I drive through old towns that haven’t changed since I was a boy, which gives me some since of grounding but is also alarming, more alarming as the number of flags, both political and partisan, increase the farther I drive.  I try to convince myself they are being flown in honor and celebration of Juneteenth, today as I write, but I am resigned to believe this is naïve and wishful thinking.  The more I drive the less I feel attached to the state I have always thought of as home.

I was born a few hours southeast of here in Marietta on the Ohio River.  The Ohio River.  The line separating north from south, freedom from those enslaved, with all the stories of enslaved folk heading north to cross the river and be met and welcomed by those running the underground railroad.  Presbyterians were involved, pastors too.  My dad served three churches in Ohio, and all had abolitionist roots.  They are my roots as well.

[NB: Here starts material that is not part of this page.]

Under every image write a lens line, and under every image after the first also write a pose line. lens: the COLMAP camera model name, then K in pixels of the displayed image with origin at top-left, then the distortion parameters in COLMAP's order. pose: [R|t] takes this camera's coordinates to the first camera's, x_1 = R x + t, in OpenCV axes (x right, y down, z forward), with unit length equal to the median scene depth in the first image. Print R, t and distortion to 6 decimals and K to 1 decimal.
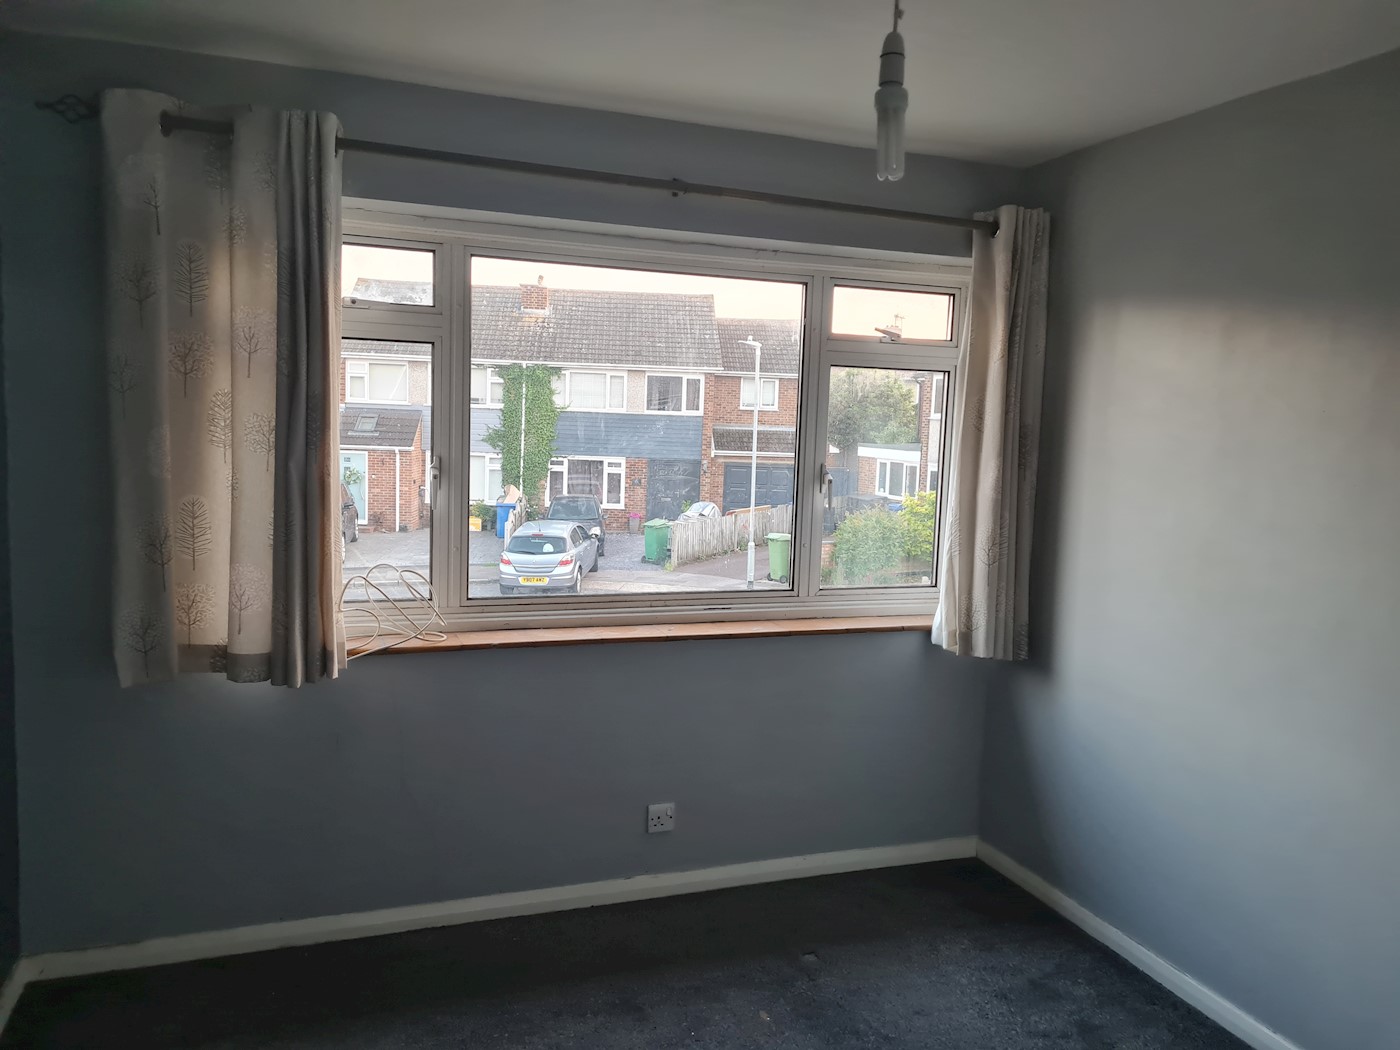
lens RADIAL K [[1073.5, 0, 701.1], [0, 1073.5, 522.6], [0, 0, 1]] dist [0.040876, -0.037030]
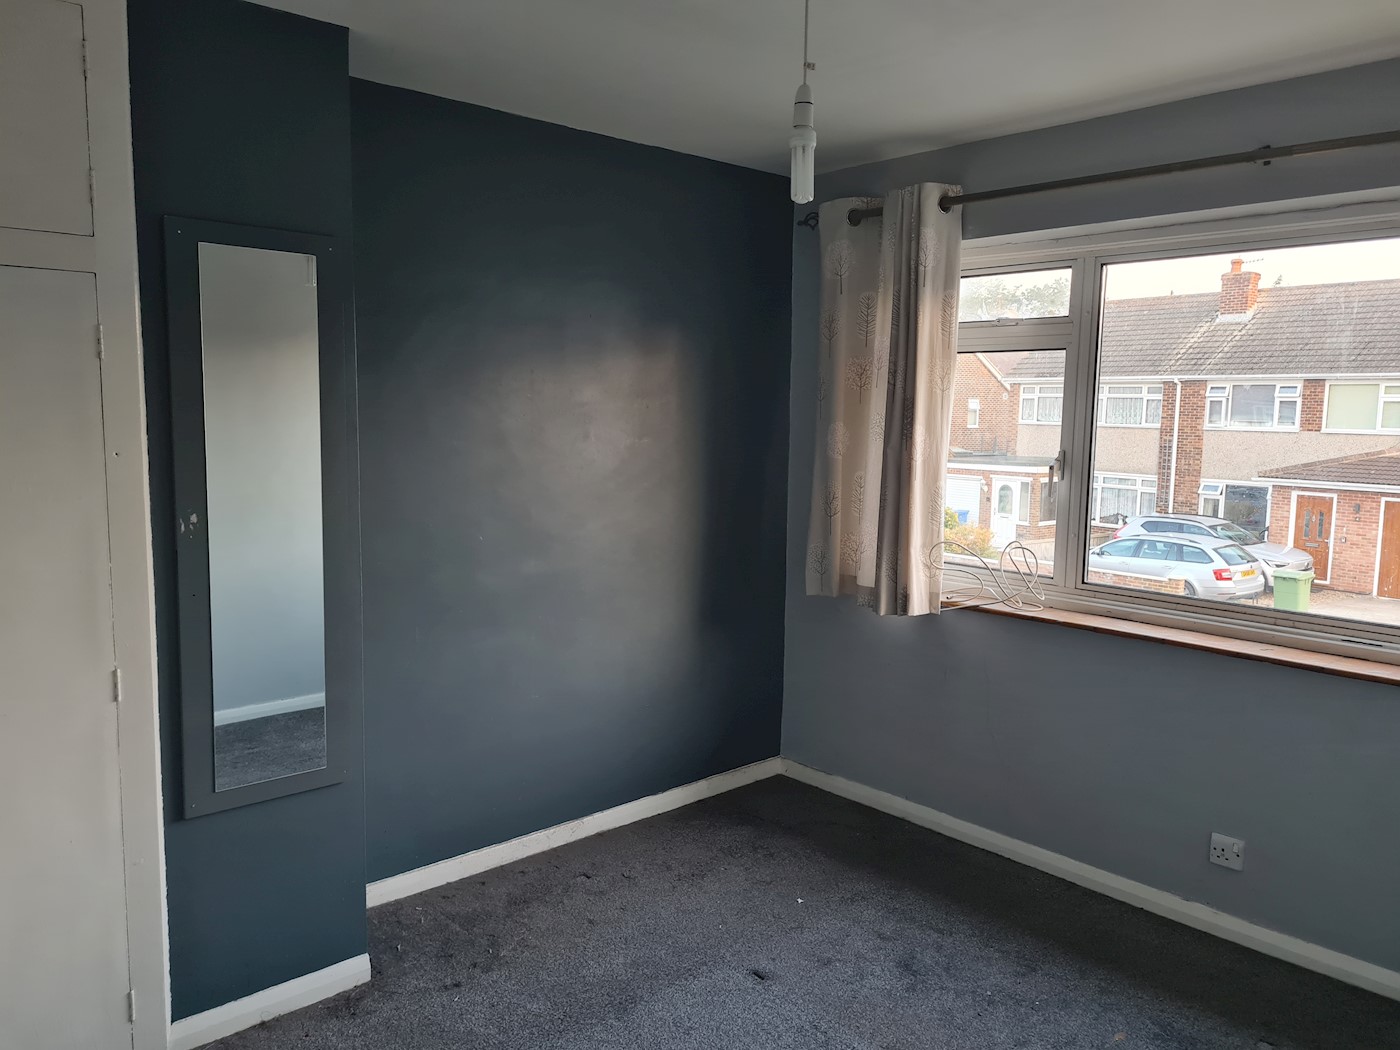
lens RADIAL K [[1073.5, 0, 702.5], [0, 1073.5, 526.8], [0, 0, 1]] dist [0.040876, -0.037030]
pose [[0.365657, 0.077941, -0.927481, 0.670479], [-0.091917, 0.994640, 0.047346, -0.001338], [0.926200, 0.067939, 0.370861, 0.247006]]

It’s probably why I am so sad and startled that Ohio, my Ohio, the Ohio that symbolized freedom from slavery is not showing that side of itself, that noble history, to me today.

So, I feel a need now to plant seeds.

Plant seeds of diversity and inclusion for coming generations.  I thought we had already planted those fields and were enjoying the green growth that took down walls and lifted all people.  I thought we had already planted fields that were bringing people together and celebrating our differences.  I thought I had seen fields that helped my imagination soar of what life together would look like in the very near future.  I am not seeing those fields here, nor have I seen one person of color since I left Ann Arbor.

Plant seeds of generosity and seeds of faith and hope.  When I say faith, it’s not some hazy word wrapped tightly around prayer and a few old hymns but a stubborn insistence that hope is alive and well, that it is strong enough to withstand storms and elections and will hold us when we feel we can’t much longer.  It’s not a head thing, nor even a heart thing, but a God thing, a sacred reservoir that doesn’t rely on us for its existence (thank goodness).

It’s also a Jesus thing.  Nestled in the fourth chapter of the gospel of Mark is a short but mighty parable about mustard seeds.  If you had any doubt that God is still cultivating the world Jesus sets us straight with an astounding affirmation.  A mustard seed is the smallest of seeds, barely seen when you hold it in the palm of your hand, but it grows in wild, not-to-be tamed, life-altering ways that can’t be controlled or stopped.  God’s Spirit is like that.  And so is God’s world.

On Sunday, I will be passing out mustard seeds for each of you.  Be thinking now on what needs to grow in this world.  Then we will cultivate them all, all our wild and wondrous and crazy ideas about what this world might look like.

I’m pretty sure I did not see mustard plants growing in the fields today, but I sure can’t wait to see what these seeds will look like when God gets a hold of them.